By adding diverse expertise to the board, we improve decision-making for complex scientific and societal challenges. This supports better policy around data use, reasoning, and analysis.
- Accountability: Long-Term Benefit Trust guides responsible scaling.
- Oversight: leadership ensures safer deployment for developers and organizations.
- Support: governance advances research that improves coding, tools, and workflows.
| Milestone | Impact | Scope |
|---|---|---|
| Vas Narasimhan appointment | Stronger governance and board expertise | Policy, research oversight, enterprise support |
| Long-Term Benefit Trust | Ongoing accountability | Safety, data use, customer protections |
| Leadership focus | Research-led governance | Engineering, integrations, real-world cases |
Strategic Partnerships for Enterprise Growth
We expanded collaboration with systems integrators and global firms to bring secure AI into mission-critical workflows.
Our partner program included a $100M investment commitment to accelerate the Claude Partner Network.
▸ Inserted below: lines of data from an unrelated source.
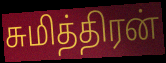
சுமித்திரன்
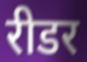
रीडर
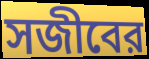
সজীবের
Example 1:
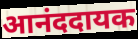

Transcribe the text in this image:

आनंददायक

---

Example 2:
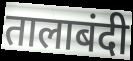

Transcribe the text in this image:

तालाबंदी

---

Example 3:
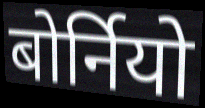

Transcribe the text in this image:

बोर्नियो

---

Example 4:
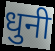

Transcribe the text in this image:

धुनी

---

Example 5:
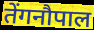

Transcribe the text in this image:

तेंगनौपाल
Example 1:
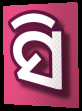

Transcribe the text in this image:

ସି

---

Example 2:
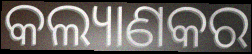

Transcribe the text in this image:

କଲ୍ୟାଣକର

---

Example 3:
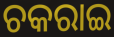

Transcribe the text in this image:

ଚକରାଇ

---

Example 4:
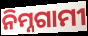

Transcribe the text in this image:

ନିମ୍ନଗାମୀ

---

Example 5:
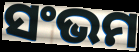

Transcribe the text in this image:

ସଂଭମ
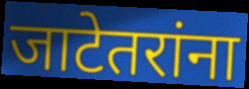
जाटेतरांना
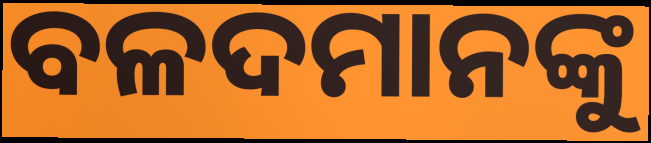
ବଳଦମାନଙ୍କୁ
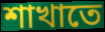
শাখাতে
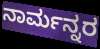
ನಾರ್ಮನ್ನರ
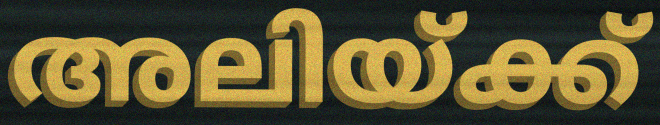
അലിയ്ക്ക്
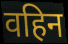
वहिन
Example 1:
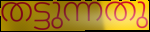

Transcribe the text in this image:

തട്ടുന്നതു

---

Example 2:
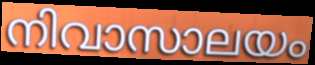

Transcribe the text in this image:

നിവാസാലയം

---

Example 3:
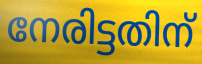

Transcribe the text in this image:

നേരിട്ടതിന്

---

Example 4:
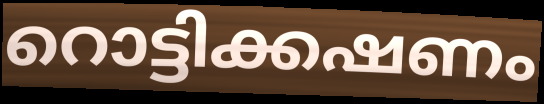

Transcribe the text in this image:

റൊട്ടിക്കഷണം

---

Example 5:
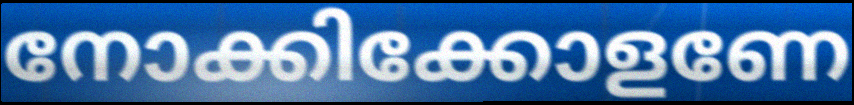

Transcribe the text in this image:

നോക്കിക്കോളണേ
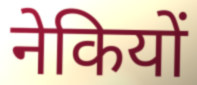
नेकियों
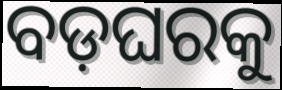
ବଡ଼ଘରକୁ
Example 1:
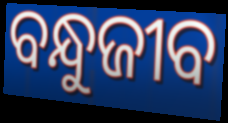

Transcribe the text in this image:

ବନ୍ଧୁଜୀବ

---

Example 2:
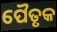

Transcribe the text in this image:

ପୈତୃକ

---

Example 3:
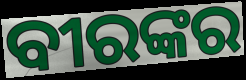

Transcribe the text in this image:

That program helps organizations adopt enterprise-grade integrations and deploy capabilities at scale.
Run-rate revenue reached $30B, and more than 1,000 customers now spend over $1M per year. These milestones show growing trust in our tools, data practices, and support for regulated use cases.
We work closely with partners such as Infosys to build compliant solutions. Together we deliver tailored engineering support, API integrations, and training for developers. This collaboration advances research, improves performance, and strengthens safety across production workloads.
- Partner Network: $100M commitment to scale integrations and enterprise support.
- Customer traction: $30B run-rate and widespread adoption by large customers.
- Practical impact: tailored tools for coding, code review, and analysis in high-stakes cases.
| Program | Impact | Example |
|---|---|---|
| Partner Network | Investment & specialized integrations | Infosys collaboration |
| Run-rate | $30B | 1,000+ large customers |
| Support | Enterprise onboarding | API, training, beta programs |
Research Initiatives and Academic Collaborations
Our institute coordinates targeted studies that explore frontier risks, societal effects, and economic outcomes.
We formed the Anthropic Institute to consolidate research on frontier red teaming and large-scale impacts. Jack Clark leads the effort and helps connect academic partners, industry teams, and policy experts.
We collaborate with universities to test safety controls and study how models affect users and organizations. Those collaborations improve data practices, analysis methods, and tooling for enterprise use.
Our research foundations drive improvements in capabilities and safety. Sharing findings through papers and open reviews helps developers and customers adopt better practices.
- Joint studies on red teaming, societal impacts, and economic effects.
- Shared datasets and reproducible methods for robust analysis.
- Academic partnerships that inform agent integration and code tools.
| Focus Area | Purpose | Impact |
|---|---|---|
| Frontier red teaming | Stress-test failure modes | Stronger safety controls for high-risk cases |
| Academic collaborations | Peer-reviewed studies and shared methods | Broader knowledge for developers and researchers |
| Applied research | Tooling for enterprise coding and analysis | Better performance, reliable integrations, and safer deployment |
Joining Our Ongoing Journey
We welcome users and developers to help shape how AI supports real-world coding and analysis.
We invite every user and organization to continue this journey. Whether you are an enterprise team or an individual developer, there is a place for your work and ideas.
Our commitment to strong performance and clear reasoning helps you use the model for complex code and analysis projects. We build tools that make everyday work more reliable and predictable.
As we expand global context and capability, we look forward to how you will use these models. Thank you for joining us and for helping shape safe, useful AI for users everywhere.